I am a system engineer with extensive programming experience. While I don't create websites for work, I've made several homepages as a hobby in the past.

Leveraging this experience and my interactions with generative AI, I was able to build the automated generation system for this multilingual blog site in about two weeks.

Without generative AI, I would never have even considered multilingual support in the first place. In that sense, it can be said that I overcame the barrier of imagination.

Furthermore, considering the effort involved in categorizing and tagging articles every time they are added, it's highly likely I would have stopped updating the site after its initial creation. With the automation provided by generative AI's natural language processing, I was able to overcome the maintenance and update barriers as well.

Moreover, this system can be built by individuals without programming or website creation experience, like myself. If you were to feed this article to a generative AI like Gemini and express your desire to build something similar, it should be able to guide you through the process.

While I could publish the program I created for widespread use, given that generative AI is becoming a full-fledged software engineer, the most valuable information to share now is likely the explanation of the ideas and mechanisms, as presented in this article, rather than the program itself. Ideas and fundamental mechanisms are even easier to modify, enhance, or combine than programs.

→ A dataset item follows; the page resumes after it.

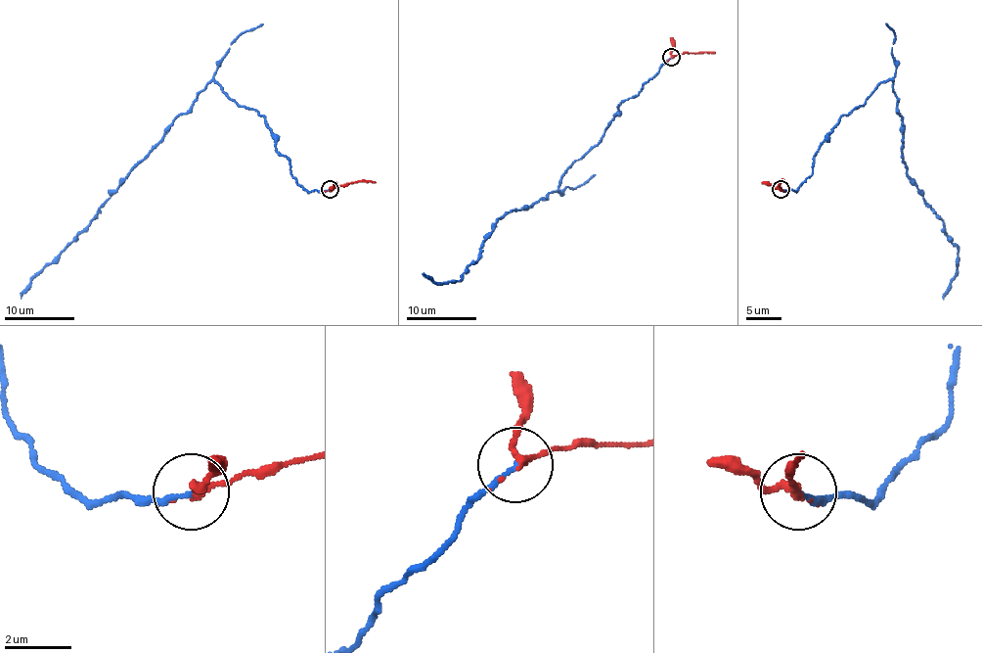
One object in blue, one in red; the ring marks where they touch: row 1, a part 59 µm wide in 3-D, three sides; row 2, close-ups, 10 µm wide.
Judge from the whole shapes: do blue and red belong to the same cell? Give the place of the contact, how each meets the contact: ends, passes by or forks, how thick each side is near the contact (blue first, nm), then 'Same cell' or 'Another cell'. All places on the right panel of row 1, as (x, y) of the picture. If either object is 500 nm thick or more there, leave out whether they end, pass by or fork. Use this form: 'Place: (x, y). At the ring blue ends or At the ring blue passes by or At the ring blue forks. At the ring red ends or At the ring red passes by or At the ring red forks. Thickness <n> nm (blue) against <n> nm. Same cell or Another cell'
Place: (781, 189). At the ring blue ends. At the ring red passes by. Thickness 140 nm (blue) against 190 nm. Same cell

This suggests that while the barriers to software development and website creation are disappearing, so too are the barriers to individual information dissemination.

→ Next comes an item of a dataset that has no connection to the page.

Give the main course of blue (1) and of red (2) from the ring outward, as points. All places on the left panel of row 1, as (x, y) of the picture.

Technologically, the internet has virtually eliminated the barriers to information exchange, yet we are still hindered by barriers such such as language and accessibility.

While recipients can overcome some barriers to a certain extent through their own efforts, such as machine translation and text-to-speech, there are also parts that cannot be overcome unless the information sender provides support and consideration.

It is precisely these barriers that information senders must overcome that generative AI eliminates.

Even if the barriers of language and accessibility disappear, there will undoubtedly be further barriers such as differences in culture, customs, and values. These may be even more difficult to overcome.

However, to overcome these difficult barriers, we must first overcome the ones that lie before them. Once we reach the foot of those walls, new ideas and techniques for scaling them will surely emerge.

It may be that we are entering an era where walls are disappearing from the world. Through the creation of this website, that is precisely what I felt.